Rental Deserts, Segregation, and Zoning

Whitney Airgood-Obrycki, Magda Maaoui, Sophia Wedeen

Restrictive zoning and NIMBY attitudes have left nearly a third of neighborhoods across the country with few options for renters. The concentration of rental housing in some neighborhoods and the exclusion of rental options from others reinforces enduring patterns of residential segregation by race and income. Indeed, neighborhoods with a lower share of rental housing are disproportionately suburban and higher-income, with a higher share of white households, as compared to neighborhoods that have a high share of rental options.

In this paper, we use the concept of rental deserts to highlight places that have few rental opportunities for households and define these as neighborhoods where rental units make up less than 20 percent of the housing stock. We examine the characteristics of rental desert neighborhoods, arguing that uneven geographies of rental opportunities bolster patterns of socioeconomic and racial segregation because renters are disproportionately lower-income and people of color. We investigate variations in the spatial distribution of rental deserts across and within metropolitan areas as well as resulting segregation by mapping divergence indices that measure the unevenness of rental housing within metropolitan areas.

We find an association between rental deserts and a lack of neighborhood-level racial and economic diversity.
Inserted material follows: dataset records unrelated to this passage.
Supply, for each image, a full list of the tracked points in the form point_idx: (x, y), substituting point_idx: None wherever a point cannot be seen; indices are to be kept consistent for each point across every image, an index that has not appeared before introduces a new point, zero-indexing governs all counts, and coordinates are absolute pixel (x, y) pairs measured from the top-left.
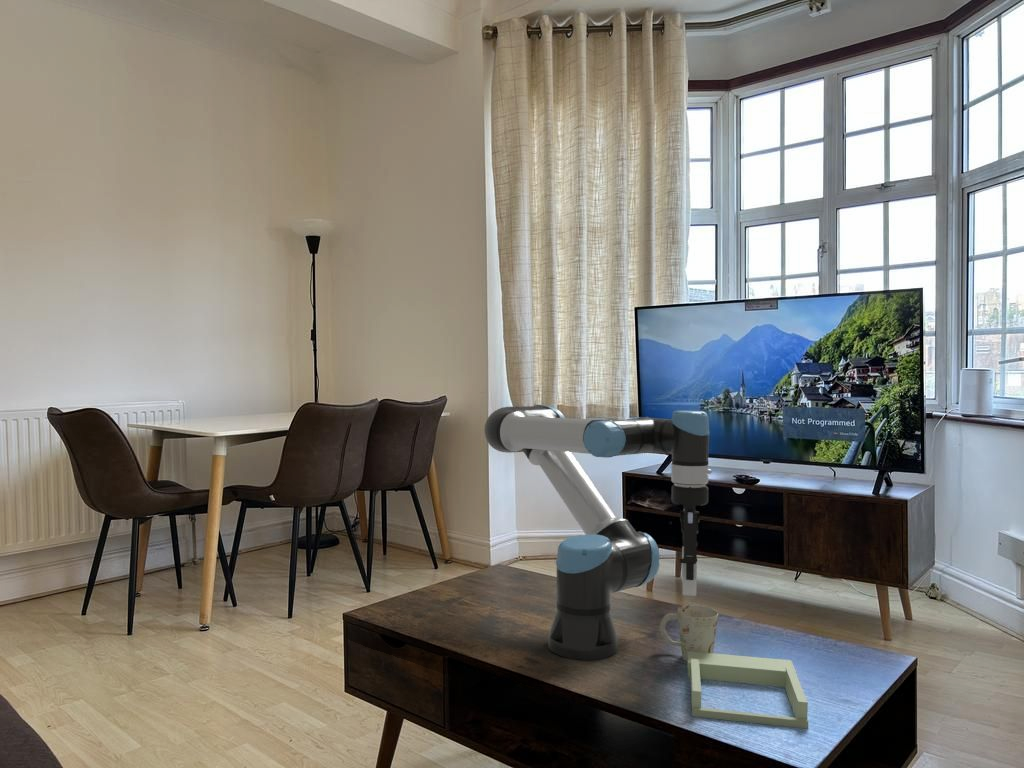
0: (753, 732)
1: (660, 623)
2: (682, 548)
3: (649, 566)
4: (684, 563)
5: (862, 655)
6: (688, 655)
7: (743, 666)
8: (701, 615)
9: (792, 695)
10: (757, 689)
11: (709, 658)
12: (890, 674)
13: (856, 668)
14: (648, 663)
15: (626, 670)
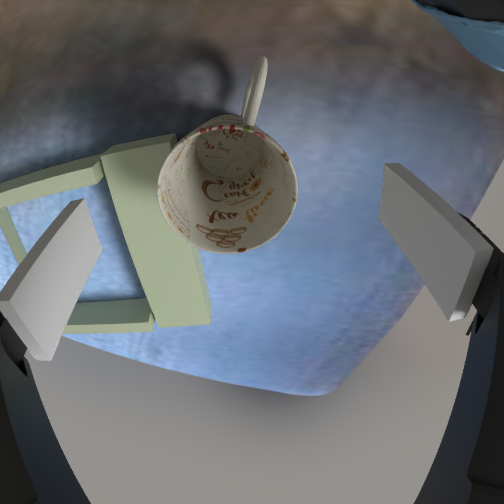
0: (5, 260)
1: (258, 58)
2: (470, 246)
3: (445, 6)
4: (2, 306)
5: (326, 368)
6: (141, 148)
7: (137, 259)
8: (283, 190)
9: (85, 314)
10: (126, 262)
11: (144, 195)
12: (267, 386)
13: (275, 364)
14: (155, 48)
15: (97, 19)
We also find that restrictive zoning and land use regimes are associated with the presence of rental deserts. We conclude by recommending zoning changes that pave the way for multifamily housing and rental options in exclusionary communities, to confront inequities in where people can live. While zoning changes have the potential to increase housing options for renters, creating socioeconomically integrated, mixed-tenure communities will also require building more homes at lower price points, increasing access to homeownership, and expanding housing subsidies.